The Norwegian Institute of Public Health is responsible for maintaining and revising the list of notifiable diseases in Norway and participates in the European Centre for Disease Prevention and Control (ECDC) and the World Health Organization's surveillance of infectious diseases. The notifiable diseases are classified into Group A, Group B and Group C diseases, depending on the procedure for reporting the disease.

Group A diseases
Group A diseases are reported with full patient identification by clinicians and laboratories. The copies of notifications are sent also to Municipal Medical Officer of the patient's municipality. As of 2018, 60 diseases have been classified as Group A diseases.

AIDS
Anthrax
Botulism
Brucellosis
Campylobacteriosis
Cholera
Co-infection HIV and tuberculosis
Cryptosporidiosis
Dengue fever
Diphtheria
Echinococcus
Enteropathogen E. coli enteritis
Giardiasis
Haemophilus influenzae, systemic disease
Hemorrhagic fever
Hemolytic uremic syndrome, diarrhoea associated
Hepatitis A
Hepatitis B
Hepatitis C
HPV-infection causing cancer or pre-cancerous lesions
Infection or carrier state of microbes with  special resistance patterns
Infection or carrier state of methicillin-resistant Staphylococcus aureus (MRSA)
Infection or carrier state of Streptococcus pneumoniae with reduced susceptibility to penicillin
Infection or carrier state of vancomycin resistant Enterococcus
Influenza caused by virus with pandemic potential
Legionellosis
Leprosy
Listeriosis
Lyme borreliosis
Malaria
Measles
Meningococcal systemic disease
Mumps
Hemorrhagic fever with renal syndrome  (Nephropathia epidemica)
Paratyphoid fever
Pertussis
Plague
Pneumococcal systemic disease
Poliomyelitis
Q-fever
Prion diseases
Rabies
Relapsing fever
Rubella
Salmonellosis
Severe acute respiratory syndrome (SARS)
Shigellosis
Smallpox
Streptococcus Group A systemic disease
Streptococcus Group B systemic disease
Tetanus
Trichinosis
Tuberculosis
Tularaemia
Typhoid fever
Typhus (epidemic)
Viral infections in central nervous system
West Nile fever
Yellow fever
Yersiniosis

Group B diseases
Group B diseases are reported to the Norwegian Institute of Public Health after de-identifying the patient.

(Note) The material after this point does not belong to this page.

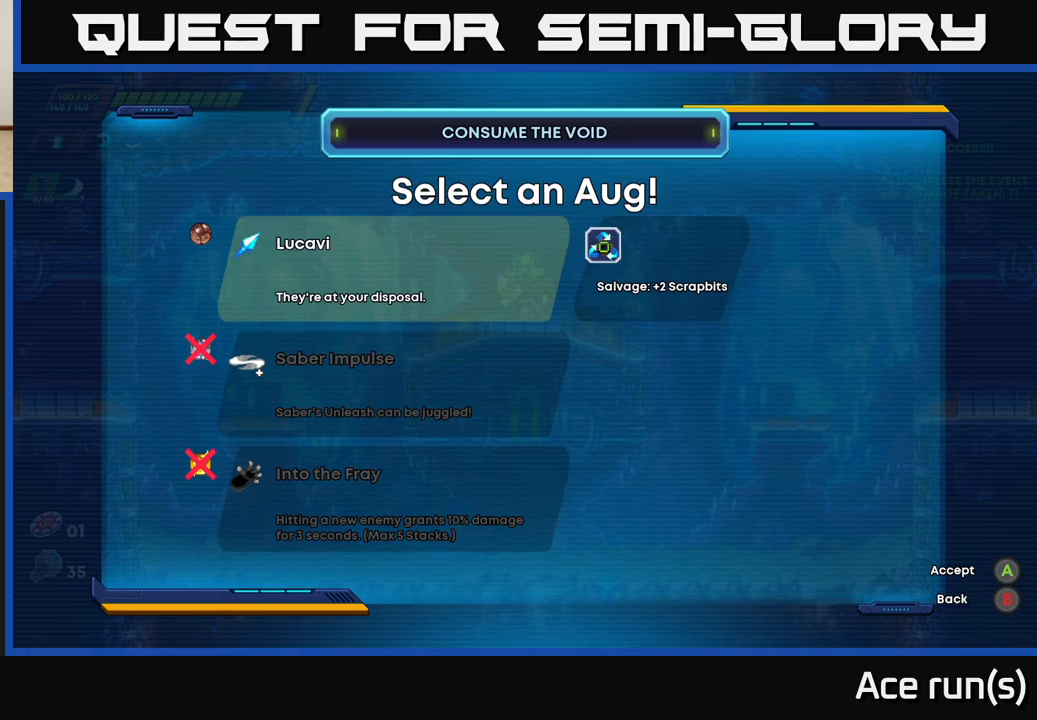
{"buttons": [], "left_stick": "center", "right_stick": "center", "events": [[350, "DPAD_DOWN", "down"], [500, "DPAD_DOWN", "up"]]}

The month and year of birth, gender and municipality are reported. Copies of the notifications from clinicians are sent to the Municipal Medical Officer in the patient's municipality. This group of diseases includes gonorrhoea, HIV infection and syphilis.

Group C diseases
Group C diseases are de-identified and the number of patients is reported from medical microbiological laboratories. This group includes genital chlamydia, Clostridium difficile infection and influenza-like disease (ILI). The number of Clostridium difficile cases are reported monthly, genital chlamydia numbers are reported annually and influenza-like disease is reported weekly.